■ **DATA FOR THE TASK**

------------------------------------------------------------

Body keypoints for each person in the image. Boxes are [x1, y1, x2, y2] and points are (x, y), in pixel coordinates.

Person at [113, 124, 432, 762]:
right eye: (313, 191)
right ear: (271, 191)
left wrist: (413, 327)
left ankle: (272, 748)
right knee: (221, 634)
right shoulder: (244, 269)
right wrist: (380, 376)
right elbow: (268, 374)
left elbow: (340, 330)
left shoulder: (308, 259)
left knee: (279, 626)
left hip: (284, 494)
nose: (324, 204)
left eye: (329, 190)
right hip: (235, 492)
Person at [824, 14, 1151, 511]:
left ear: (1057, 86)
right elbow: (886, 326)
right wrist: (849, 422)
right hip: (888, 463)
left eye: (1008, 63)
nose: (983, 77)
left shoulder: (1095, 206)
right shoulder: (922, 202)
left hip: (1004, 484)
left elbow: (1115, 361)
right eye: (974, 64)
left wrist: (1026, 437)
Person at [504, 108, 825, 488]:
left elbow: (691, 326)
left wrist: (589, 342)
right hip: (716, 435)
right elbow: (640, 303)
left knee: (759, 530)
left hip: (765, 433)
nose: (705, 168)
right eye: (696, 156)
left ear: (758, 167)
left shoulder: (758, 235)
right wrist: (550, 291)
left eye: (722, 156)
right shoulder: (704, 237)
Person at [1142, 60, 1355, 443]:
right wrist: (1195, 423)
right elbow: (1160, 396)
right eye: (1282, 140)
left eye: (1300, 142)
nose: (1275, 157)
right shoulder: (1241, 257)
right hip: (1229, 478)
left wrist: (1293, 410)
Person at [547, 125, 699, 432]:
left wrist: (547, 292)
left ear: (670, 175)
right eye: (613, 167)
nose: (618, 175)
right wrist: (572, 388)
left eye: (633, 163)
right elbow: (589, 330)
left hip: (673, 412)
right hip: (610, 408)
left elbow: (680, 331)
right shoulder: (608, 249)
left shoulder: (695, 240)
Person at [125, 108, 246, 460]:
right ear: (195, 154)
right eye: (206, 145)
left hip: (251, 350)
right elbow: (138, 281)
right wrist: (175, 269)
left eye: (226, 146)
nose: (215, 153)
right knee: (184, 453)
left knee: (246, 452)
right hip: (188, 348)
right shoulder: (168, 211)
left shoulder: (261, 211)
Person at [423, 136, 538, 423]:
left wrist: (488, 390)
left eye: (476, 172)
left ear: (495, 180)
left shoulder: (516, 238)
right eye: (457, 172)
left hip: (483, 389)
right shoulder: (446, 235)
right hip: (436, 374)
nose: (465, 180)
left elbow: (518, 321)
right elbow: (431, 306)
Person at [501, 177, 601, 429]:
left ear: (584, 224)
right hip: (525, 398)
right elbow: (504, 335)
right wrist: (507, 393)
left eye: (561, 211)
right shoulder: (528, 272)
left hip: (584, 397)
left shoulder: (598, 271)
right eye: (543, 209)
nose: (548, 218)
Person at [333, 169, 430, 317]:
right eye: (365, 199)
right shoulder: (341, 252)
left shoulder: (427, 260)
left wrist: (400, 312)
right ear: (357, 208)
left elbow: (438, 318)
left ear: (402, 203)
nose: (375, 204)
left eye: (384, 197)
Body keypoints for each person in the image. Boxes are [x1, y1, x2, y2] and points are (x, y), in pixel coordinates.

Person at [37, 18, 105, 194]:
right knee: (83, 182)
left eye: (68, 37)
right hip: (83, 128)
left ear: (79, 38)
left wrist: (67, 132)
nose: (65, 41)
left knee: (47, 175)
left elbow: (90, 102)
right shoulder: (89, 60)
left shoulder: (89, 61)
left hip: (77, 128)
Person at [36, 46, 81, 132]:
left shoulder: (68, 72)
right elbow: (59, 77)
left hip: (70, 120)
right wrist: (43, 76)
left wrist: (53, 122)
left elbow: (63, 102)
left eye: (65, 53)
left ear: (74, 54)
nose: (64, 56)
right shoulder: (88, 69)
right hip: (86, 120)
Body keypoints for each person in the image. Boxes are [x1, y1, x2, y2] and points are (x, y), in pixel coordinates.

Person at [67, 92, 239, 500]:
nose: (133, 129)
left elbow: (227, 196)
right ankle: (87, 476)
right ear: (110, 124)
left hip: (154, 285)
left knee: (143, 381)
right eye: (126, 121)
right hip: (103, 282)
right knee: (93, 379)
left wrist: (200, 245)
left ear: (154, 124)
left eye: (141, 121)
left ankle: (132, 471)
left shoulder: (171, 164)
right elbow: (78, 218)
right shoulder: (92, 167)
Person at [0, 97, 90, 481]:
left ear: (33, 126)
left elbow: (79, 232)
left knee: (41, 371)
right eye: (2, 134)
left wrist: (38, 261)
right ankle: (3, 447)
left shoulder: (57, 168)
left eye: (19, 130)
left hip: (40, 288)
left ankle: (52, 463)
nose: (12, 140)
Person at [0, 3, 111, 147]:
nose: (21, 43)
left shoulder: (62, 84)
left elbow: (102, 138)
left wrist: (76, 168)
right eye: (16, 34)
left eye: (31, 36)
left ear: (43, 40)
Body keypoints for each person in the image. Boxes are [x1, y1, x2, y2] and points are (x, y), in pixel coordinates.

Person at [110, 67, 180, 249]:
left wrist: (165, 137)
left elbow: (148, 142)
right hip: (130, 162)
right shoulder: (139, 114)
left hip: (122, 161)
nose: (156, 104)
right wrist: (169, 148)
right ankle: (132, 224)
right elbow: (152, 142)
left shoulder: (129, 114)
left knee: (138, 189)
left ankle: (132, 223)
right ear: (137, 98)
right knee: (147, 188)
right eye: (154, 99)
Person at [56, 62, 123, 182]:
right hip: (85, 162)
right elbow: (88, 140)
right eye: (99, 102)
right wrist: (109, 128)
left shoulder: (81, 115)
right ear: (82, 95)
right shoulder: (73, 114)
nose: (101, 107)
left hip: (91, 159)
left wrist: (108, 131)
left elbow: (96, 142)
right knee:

------------------------------------------------------------

■ **EXERCISE**
Working from the entries above, filter out every line that lacks "ankle" and copy what remains.

■ **RESPONSE AREA**
left ankle: (272, 748)
right ankle: (87, 476)
left ankle: (132, 471)
right ankle: (3, 447)
left ankle: (52, 463)
right ankle: (132, 224)
left ankle: (132, 223)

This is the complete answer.